Russell had taken out his neatly typed list of questions. He had his pen in his hand, and he opened it. For some reason he thought of Flora, his secretary, the way she’d come to his office so lost, looking for a job. He thought about the hundreds of thousands of peasants that every day were being thrown off the land because coffee prices had crashed and plantation owners were turning their plantations over to the banks. No one knew how those people were going to eat. There were no jobs in the cities; the maquiladoras were all shutting down and moving to China and Vietnam, where they paid half of the miserable wage they paid here. He, better than most, knew the extent of the crisis and its aftermath of misery.

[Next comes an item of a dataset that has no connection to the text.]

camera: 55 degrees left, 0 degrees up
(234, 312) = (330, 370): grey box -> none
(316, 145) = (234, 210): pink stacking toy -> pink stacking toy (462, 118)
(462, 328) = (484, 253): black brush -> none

“I’d like to ask you these questions, if I could, about the crisis,” he said calmly.
“But you’re on my side? I can tell. If you weren’t, you’d be giving me the asinine speech about objectivity, and the Fourth Estate, or some other plate of bollocks,” Antonio said.
Russell didn’t answer, but he knew that he was going to help him. By the time they’d worked their way through his questions, he knew that De La Madrid probably could, with a little luck, and help from people like him, get the country going in the right direction, and avoid becoming an Argentina. There wasn’t much time; the forces of economic chaos, both men agreed, were moving in on the country in a hurry.